10.5 R Activity: Measuring the return to education

  • In labor economics, a key concept is returns to education.
  • Our goal is description: what is the relationship between education and wages? We will proceed in two steps:
    • First, we will discuss what the appropriate specifications are.
    • Then we will estimate the different models to answer this question.
  • We will use wage1 dataset in the wooldridge package in the following sections.
Code
wage1 <- wooldridge::wage1
#names(wage1)

wage1 %>% 
  ggplot() + 
  aes(x=wage) + 
  geom_histogram()
## `stat_bin()` using `bins = 30`. Pick better value with `binwidth`.

10.5.1 Transformations

10.5.1.1 Applying and Interpreting Logarithms

  • Which of the following specifications best capture the relationship between education and hourly wage? (Hint: Do a quick a EDA)

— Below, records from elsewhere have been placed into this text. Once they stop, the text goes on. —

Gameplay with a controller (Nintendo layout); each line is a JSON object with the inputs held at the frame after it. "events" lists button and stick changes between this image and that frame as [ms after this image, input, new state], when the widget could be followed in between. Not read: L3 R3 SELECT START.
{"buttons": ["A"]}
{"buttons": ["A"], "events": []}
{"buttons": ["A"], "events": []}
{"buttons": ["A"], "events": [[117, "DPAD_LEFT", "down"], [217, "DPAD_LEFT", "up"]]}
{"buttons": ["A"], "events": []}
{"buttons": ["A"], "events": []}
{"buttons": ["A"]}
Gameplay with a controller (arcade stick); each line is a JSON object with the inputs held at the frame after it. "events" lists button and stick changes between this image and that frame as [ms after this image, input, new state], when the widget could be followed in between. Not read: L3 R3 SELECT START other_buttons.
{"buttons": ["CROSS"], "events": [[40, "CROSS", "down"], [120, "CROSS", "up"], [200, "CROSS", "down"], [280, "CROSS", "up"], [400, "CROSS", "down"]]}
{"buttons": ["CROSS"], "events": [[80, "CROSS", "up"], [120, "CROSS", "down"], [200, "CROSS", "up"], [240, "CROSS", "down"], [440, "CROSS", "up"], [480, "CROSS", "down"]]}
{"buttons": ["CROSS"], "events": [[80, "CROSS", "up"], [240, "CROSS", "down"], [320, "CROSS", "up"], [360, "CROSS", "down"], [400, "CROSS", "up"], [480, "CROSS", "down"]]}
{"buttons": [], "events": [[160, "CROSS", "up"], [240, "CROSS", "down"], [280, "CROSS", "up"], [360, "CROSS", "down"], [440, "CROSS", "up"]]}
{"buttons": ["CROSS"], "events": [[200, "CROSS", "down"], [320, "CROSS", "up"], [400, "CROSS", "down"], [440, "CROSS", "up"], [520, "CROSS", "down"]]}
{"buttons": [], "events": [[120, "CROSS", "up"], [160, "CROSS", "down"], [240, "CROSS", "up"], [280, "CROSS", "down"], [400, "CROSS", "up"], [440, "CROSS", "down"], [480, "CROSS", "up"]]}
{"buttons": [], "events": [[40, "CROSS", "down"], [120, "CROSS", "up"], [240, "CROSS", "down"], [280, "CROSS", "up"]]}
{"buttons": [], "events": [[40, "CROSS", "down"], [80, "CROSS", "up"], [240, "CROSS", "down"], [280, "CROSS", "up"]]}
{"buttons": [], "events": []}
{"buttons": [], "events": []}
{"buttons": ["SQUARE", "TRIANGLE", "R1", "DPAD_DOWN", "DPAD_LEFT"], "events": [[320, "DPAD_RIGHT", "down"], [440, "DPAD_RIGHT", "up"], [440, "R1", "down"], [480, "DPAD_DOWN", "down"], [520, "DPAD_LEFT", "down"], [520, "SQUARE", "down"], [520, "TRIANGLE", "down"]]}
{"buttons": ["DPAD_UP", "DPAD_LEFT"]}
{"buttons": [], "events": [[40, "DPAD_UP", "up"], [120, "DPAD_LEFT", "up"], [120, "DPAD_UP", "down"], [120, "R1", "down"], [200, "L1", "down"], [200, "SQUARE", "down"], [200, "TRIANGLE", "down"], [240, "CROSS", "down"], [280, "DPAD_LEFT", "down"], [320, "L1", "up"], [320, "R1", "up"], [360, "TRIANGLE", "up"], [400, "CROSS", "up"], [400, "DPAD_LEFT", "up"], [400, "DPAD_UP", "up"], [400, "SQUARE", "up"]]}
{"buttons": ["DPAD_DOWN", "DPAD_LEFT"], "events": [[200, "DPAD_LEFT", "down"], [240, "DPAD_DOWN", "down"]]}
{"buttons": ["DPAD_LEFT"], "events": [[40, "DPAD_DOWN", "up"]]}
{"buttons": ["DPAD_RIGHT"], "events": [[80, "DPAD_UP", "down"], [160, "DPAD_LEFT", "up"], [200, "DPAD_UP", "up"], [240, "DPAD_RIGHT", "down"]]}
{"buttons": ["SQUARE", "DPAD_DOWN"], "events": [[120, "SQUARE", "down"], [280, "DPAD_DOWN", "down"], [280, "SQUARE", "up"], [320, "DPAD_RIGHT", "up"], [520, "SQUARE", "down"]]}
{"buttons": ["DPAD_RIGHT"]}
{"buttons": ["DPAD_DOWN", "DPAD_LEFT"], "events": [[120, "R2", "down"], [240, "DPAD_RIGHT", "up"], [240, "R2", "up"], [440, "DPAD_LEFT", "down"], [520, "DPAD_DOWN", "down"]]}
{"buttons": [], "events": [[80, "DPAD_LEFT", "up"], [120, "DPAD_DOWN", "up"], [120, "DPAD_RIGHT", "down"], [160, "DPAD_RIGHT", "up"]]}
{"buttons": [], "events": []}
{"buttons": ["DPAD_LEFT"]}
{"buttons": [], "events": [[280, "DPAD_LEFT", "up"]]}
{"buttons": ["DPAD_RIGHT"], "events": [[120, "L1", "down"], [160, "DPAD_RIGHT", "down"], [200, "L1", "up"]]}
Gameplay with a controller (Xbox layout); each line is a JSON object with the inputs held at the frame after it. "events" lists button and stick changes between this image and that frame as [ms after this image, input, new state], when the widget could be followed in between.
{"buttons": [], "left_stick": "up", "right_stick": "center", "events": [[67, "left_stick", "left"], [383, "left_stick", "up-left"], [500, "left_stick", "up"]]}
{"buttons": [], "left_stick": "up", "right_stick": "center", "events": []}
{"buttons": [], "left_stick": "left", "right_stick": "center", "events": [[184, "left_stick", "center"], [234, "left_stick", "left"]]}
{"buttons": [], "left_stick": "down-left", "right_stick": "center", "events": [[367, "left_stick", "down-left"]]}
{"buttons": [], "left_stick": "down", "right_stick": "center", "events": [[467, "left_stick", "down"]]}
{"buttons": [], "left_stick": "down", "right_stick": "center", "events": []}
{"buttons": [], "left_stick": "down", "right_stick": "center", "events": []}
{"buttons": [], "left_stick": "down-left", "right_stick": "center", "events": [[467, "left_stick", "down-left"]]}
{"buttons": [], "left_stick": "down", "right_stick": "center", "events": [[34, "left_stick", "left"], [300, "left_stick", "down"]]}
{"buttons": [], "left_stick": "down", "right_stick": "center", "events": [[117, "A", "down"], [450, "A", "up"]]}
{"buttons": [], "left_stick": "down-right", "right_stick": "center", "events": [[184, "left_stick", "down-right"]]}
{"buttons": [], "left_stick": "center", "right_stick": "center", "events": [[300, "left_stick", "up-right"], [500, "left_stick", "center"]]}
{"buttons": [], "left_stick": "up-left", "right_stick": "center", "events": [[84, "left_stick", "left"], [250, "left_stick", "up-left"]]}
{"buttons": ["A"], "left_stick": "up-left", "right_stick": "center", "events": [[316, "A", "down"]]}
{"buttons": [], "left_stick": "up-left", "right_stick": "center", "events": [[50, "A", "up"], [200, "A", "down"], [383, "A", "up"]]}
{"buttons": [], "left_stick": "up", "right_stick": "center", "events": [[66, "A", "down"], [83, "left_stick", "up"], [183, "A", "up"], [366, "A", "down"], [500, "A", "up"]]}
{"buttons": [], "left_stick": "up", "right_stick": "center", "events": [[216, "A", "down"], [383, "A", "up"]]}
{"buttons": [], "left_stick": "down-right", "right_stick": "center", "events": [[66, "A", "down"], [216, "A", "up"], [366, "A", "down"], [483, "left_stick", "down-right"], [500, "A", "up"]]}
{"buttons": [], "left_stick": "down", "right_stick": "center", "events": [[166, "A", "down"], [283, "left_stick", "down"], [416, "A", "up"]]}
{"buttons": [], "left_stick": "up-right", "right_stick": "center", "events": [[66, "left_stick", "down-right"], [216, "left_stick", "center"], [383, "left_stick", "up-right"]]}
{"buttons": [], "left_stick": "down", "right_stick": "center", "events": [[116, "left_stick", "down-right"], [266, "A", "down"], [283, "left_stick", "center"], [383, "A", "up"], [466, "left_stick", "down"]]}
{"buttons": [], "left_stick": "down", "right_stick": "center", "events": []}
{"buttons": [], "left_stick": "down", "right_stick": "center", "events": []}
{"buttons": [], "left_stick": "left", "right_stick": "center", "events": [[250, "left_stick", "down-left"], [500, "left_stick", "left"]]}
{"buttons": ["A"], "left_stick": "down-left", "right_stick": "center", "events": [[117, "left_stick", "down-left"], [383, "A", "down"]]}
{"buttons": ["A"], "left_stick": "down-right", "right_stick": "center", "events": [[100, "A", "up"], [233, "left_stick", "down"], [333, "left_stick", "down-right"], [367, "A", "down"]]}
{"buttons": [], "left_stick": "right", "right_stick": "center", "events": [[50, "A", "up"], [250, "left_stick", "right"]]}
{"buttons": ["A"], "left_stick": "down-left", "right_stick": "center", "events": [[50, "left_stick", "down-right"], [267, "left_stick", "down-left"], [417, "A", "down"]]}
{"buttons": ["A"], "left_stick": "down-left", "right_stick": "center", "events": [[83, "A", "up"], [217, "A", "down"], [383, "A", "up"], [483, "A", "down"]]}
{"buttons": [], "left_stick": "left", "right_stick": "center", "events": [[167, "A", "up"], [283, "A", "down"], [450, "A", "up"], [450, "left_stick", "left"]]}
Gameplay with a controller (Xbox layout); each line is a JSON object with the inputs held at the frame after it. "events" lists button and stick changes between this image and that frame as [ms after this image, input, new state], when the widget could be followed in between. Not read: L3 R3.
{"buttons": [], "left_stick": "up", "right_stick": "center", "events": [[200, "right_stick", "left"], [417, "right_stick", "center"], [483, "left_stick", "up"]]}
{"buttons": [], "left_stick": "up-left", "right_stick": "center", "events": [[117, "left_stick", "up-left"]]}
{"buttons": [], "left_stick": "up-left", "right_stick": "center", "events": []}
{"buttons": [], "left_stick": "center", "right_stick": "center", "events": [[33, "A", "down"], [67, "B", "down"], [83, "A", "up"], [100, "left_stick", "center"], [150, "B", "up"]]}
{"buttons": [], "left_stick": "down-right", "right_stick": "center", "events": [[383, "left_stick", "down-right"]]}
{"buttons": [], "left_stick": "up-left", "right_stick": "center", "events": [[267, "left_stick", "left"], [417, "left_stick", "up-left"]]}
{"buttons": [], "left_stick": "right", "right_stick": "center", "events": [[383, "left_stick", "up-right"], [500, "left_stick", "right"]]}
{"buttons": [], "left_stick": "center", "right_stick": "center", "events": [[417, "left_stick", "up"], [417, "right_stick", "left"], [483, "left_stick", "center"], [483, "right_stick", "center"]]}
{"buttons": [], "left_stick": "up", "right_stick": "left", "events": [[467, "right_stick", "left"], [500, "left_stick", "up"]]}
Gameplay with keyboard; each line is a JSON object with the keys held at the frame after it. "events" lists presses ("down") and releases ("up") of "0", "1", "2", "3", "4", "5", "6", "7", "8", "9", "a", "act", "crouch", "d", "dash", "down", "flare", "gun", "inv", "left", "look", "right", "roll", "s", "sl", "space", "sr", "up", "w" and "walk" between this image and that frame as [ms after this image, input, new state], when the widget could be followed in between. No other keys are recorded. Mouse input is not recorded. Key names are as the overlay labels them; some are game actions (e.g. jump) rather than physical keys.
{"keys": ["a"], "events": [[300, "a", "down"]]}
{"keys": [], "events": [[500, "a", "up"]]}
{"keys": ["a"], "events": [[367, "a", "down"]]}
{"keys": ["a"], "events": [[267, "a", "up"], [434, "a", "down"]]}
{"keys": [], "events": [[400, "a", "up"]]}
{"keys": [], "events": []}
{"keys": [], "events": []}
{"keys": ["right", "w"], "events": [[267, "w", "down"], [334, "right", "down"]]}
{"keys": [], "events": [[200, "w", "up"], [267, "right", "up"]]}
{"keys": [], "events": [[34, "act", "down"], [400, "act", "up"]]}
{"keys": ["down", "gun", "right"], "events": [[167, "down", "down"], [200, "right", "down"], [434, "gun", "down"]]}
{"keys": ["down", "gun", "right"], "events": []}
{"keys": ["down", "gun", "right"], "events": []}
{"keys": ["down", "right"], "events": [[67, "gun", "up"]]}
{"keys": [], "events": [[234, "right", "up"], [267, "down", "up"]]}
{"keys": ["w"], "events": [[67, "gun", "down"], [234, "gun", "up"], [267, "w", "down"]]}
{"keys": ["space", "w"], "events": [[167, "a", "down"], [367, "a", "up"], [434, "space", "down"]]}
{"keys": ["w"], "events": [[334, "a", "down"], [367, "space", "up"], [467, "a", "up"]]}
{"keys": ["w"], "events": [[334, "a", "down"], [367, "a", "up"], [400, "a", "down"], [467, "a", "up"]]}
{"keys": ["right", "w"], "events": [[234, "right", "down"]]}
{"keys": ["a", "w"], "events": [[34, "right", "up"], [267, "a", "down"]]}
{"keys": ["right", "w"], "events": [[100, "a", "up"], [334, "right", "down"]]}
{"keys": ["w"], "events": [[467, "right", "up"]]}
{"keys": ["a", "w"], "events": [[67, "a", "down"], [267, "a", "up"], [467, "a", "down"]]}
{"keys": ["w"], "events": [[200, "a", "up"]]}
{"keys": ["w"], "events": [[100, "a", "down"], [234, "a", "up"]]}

    • level-level: \(wage = \beta_0 + \beta_1 educ + u\)
    • Level-log: \(wage = \beta_0 + \beta_1 \ln(educ) + u\)
    • log-level: \(\ln(wage) = \beta_0 + \beta_1 educ + u\)
    • log-log: \(\ln(wage) = \beta_0 + \beta_1 \ln(educ) + u\)
  • What is the interpretation of \(\beta_0\) and \(\beta_1\) in your selected specification?

  • Can we use \(R^2\) or Adjusted \(R^2\) to choose between level-level or log-level specifications?

Remember

  • Doing a log transformation for any reason essentially implies a fundamentally different relationship between outcome (Y) and predictor (X) that we need to capture

10.5.1.2 Applying and Interpreting Polynomials

  • The following specifications include two control variables: years of experience (exper) and years at current company (tenure).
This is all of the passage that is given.